[PETUNJUK PENGERJAAN]:
1. Menurut teks tentang perkara Flame Tube PLN Belawan di bawah, berapa jumlah uang jaminan yang disetor PLN ke rekening Pengadilan Negeri Medan, dan pada tanggal berapa?
2. Sambunglah teks tentang perkara Flame Tube PLN Belawan di bawah, mulai setelah kalimat terakhirnya.

EAB didakwa merugikan negara Rp 23,9 miliar dalam perkara Flame Tube PLN Belawan. Todung menuturkan, jaminan tersebut diberikan oleh PLN karena keahlian EAB sangat diperlukan untuk mengatasi dan memulihkan pasokan listrik di Sumatera Utara dan Aceh.
Karena keahlian Ermawan dibutuhkan PLN, pada 28 Maret 2014 Dirut PLN menyurati Ketua Pengadilan Negeri Medan dan memohon agar status EAB dialihkan dari kurungan menjadi tahanan kota, dengan jaminan pribadi dan korporasi bahwa EAB akan kooperatif. PLN juga memberikan jaminan uang Rp 23,9 miliar sesuai dengan nilai kerugian negara sebagaimana didakwakan JPU kepada EAB. PLN menyetor uang penjaminan terhadap EAB sebesar Rp 23,9 miliar ke rekening Pengadilan Negeri Medan pada 7 April 2014. Pada hari yang sama, Majelis Hakim Tipikor Medan memberikan persetujuan dengan menerbitkan Surat No.19/PID.SUS.K/2014/PN.Mdn mengenai peralihan penahanan Rutan menjadi tahanan kota yang berlaku sejak 8 April 2014. Penetapan Majelis Hakim tersebut kemudian ditindaklanjuti dengan Surat Perintah Kepala Rumah Tahanan Negara Klas I Medan untuk mengeluarkan EAB per tanggal 8 April 2014. Ia mengatakan, penjaminan tersebut hanya berlaku selama pemeriksaan perkara pada tingkat pertama, tidak sampai Banding maupun Kasasi. Ketika EAB diputus 3 tahun kurungan oleh Pengadilan Tipikor Medan pada 24 Juli 2014, pada hari yang sama Dirut PLN memohon penarikan kembali uang jaminan Rp 23,9 miliar tersebut.

[Entri Tersimpan]
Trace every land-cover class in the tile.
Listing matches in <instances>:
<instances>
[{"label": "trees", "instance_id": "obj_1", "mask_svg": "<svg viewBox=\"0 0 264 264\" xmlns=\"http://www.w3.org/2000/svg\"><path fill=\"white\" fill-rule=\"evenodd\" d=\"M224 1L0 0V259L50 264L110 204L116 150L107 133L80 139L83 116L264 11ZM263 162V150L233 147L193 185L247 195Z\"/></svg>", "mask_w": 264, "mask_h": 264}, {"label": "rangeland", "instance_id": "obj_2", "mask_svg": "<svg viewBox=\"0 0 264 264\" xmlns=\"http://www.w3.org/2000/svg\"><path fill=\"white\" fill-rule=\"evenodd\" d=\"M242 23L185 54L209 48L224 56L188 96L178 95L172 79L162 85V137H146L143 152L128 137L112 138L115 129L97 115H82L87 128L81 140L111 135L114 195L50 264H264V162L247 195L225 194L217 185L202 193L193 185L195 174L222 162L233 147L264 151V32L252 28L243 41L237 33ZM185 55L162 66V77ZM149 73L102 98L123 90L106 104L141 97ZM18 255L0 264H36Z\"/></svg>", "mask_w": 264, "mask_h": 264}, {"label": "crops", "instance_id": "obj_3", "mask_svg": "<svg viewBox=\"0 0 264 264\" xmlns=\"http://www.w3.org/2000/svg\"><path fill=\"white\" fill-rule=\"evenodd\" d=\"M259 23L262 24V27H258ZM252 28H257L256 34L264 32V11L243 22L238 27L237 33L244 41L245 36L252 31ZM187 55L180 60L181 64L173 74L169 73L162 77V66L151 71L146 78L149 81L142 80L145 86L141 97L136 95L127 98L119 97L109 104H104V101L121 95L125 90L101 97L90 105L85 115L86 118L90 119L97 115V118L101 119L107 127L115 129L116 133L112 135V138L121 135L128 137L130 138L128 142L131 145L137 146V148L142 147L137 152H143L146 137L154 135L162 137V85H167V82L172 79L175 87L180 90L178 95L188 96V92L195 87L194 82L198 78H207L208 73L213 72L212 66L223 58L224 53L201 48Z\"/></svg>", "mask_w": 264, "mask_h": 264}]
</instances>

[JAWABAN YANG DIBERIKAN]:
1. PLN menyetor uang jaminan sebesar Rp 23,9 miliar pada 7 April 2014.

2.
Ketua Pengadilan Tipikor Medan kemudian menyetujui pengembalian uang jaminan tersebut, dengan pertimbangan bahwa kewenangan menentukan penahanan beralih ke PT Medan mengingat JPU Kejari Medan mengajukan banding ke PT Medan. Ketika proses pemeriksaan EAB berlangsung pada tingkat banding di Pengadilan Tinggi Medan, pada 5 September 2014 Dirut PLN menerbitkan Surat No. 5155/031/DIRUT/2014 yang ditujukan ke Ketua PT Medan tentang permohonan penarikan kembali uang jaminan tersebut. Pada saat surat permohonan penarikan kembali uang jaminan tersebut telah dilakukan, sempat menimbulkan pertanyaan perihal sumber dana uang penjaminan, termasuk dari Ombudsman Sumatera Utara dan DPRD Sumatera Utara. Pada 16 September 2014, Kejaksaan Agung sempat meminta keterangan Dirut PLN dan Direktur Keuangan PLN. Keduanya menjelaskan duduk perkara uang jaminan disertai dasar aturannya. Pada 6 Oktober 2014, Ketua PT Medan menerbitkan Penetapan No.311/Pen.Pid.Sus.K/2014/PT-MDN tanggal 6 Oktober 2014 yang menetapkan dua poin.Pertama, memerintahkan penahanan EAB untuk ditahan di Rutan Tanjung Gusta terhitung 6 Oktober 2014. Kedua, memerintahkan Ketua PN Medan mengembalikan uang jaminan tersebut. Per tanggal 9 Oktober 2014, uang jaminan pengalihan penahanan Rp 23,9 miliar tersebut telah dikembalikan oleh Ketua PN Medan. Nah, pada 13 Oktober 2014, Majelis Hakim PT Medan memutus perkara banding EAB dengan menambah pidana menjadi 8 tahun dan denda Rp 100 juta. “Sebelum putusan PT Medan dibacakan, berdasarkan Penetapan Ketua PT Medan No. 311/Pen.Pid.Sus.K/2014/PT-MDN tanggal 6 Oktober 2014 Kejari Medan memanggil EAB untuk ditahan, namun hingga saat ini belum diketahui keberadaannya.” Todung menjelaskan, PLN akan kooperatif, menghormati, mematuhi, dan menjunjung tinggi proses hukum yang adil dalam perkara pengadaanFlame Tube untuk Gas Turbine (GT) 1.2 Sektor Belawan tahun 2007 ini, termasuk mengupayakan untuk mencari tahu keberadaan EAB. “Terlebih PLN telah berkomitmen untuk aktif dalam gerakan anti korupsi, sesuai dengan moto PLN Bersih, No Suap, No Gratifikasi,” jelas Todung.